++++ Working data

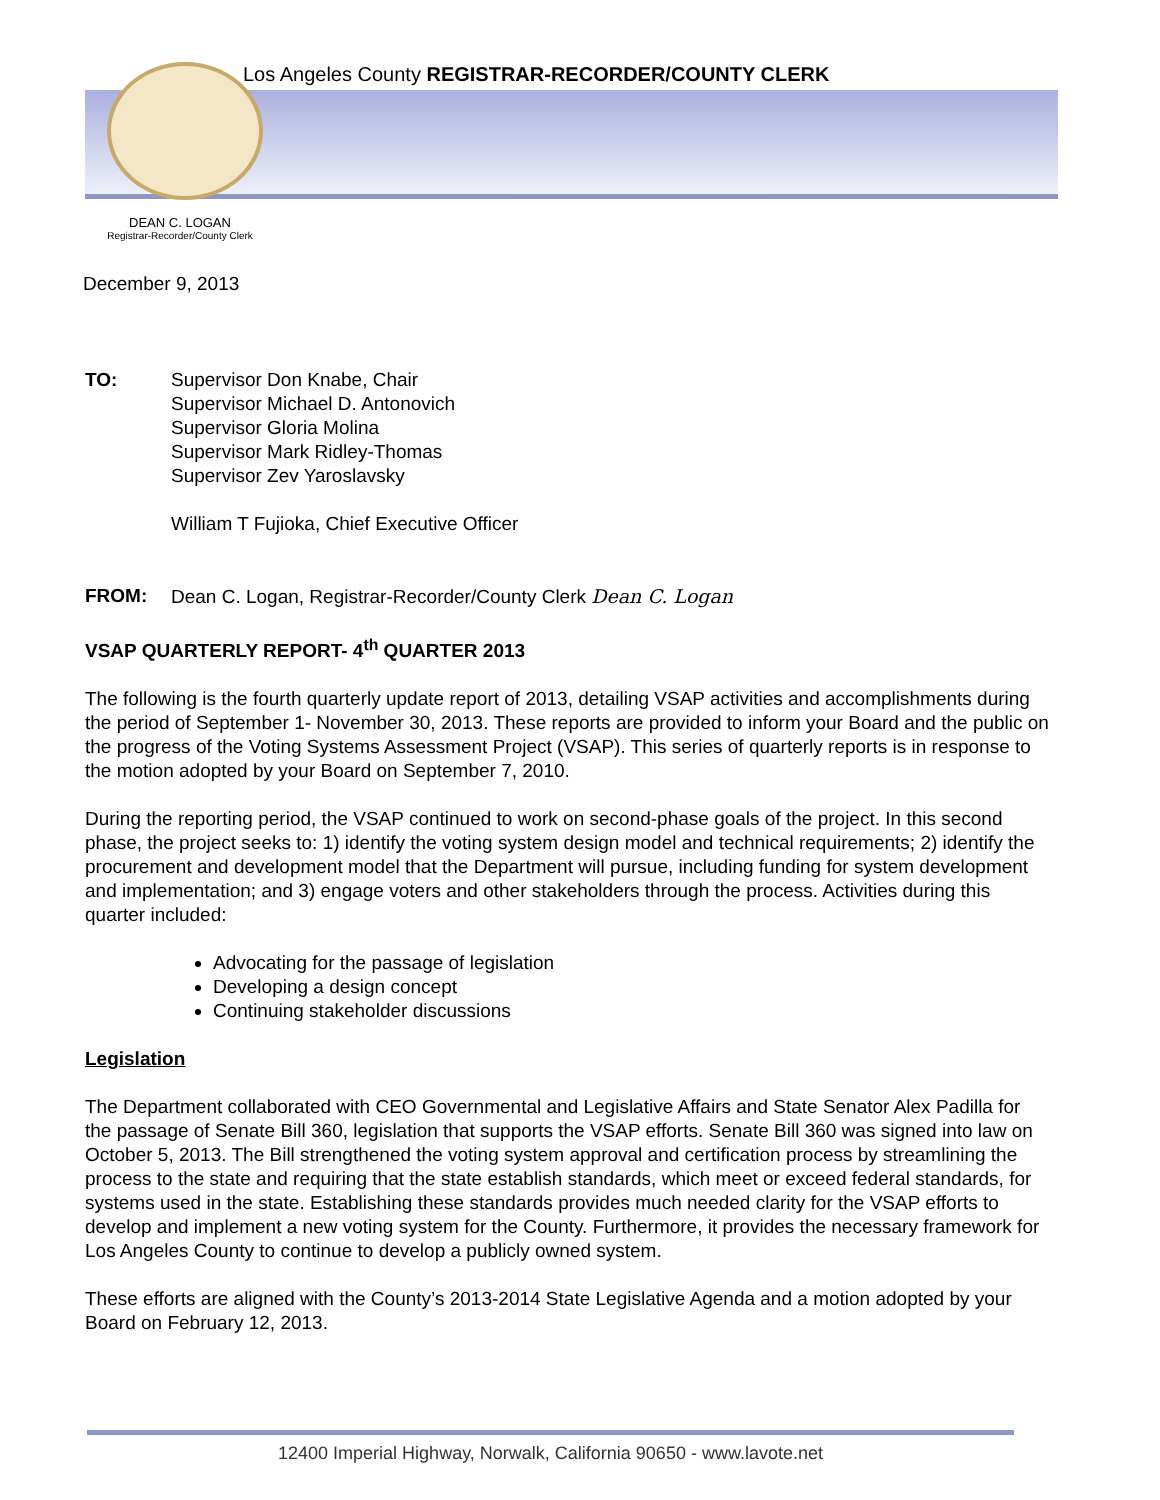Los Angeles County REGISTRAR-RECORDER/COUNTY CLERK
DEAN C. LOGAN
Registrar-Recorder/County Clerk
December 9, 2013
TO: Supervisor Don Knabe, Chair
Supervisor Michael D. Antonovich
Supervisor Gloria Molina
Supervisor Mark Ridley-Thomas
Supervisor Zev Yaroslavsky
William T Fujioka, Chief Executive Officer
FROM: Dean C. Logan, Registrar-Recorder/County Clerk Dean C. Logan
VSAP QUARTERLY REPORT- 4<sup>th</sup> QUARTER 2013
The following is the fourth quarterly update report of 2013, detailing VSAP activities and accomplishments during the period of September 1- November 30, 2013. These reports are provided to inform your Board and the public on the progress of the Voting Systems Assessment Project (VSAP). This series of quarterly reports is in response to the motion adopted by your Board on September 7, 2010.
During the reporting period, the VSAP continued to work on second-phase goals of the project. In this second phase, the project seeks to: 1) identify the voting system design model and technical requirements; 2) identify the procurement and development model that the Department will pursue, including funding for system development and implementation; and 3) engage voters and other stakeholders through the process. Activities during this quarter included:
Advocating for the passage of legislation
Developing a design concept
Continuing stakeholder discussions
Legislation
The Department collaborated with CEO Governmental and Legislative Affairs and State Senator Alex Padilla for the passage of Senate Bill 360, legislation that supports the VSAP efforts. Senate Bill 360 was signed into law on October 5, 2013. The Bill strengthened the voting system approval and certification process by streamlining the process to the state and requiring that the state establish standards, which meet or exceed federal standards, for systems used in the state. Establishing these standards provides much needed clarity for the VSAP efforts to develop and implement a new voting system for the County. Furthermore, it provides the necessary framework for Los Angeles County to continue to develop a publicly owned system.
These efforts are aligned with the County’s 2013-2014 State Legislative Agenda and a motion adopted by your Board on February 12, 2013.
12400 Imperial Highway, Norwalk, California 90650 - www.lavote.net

++++++++

* Work order
If a line in the data above contains "Supervisor", return that line.

* Result of this exercise
TO: Supervisor Don Knabe, Chair
Supervisor Michael D. Antonovich
Supervisor Gloria Molina
Supervisor Mark Ridley-Thomas
Supervisor Zev Yaroslavsky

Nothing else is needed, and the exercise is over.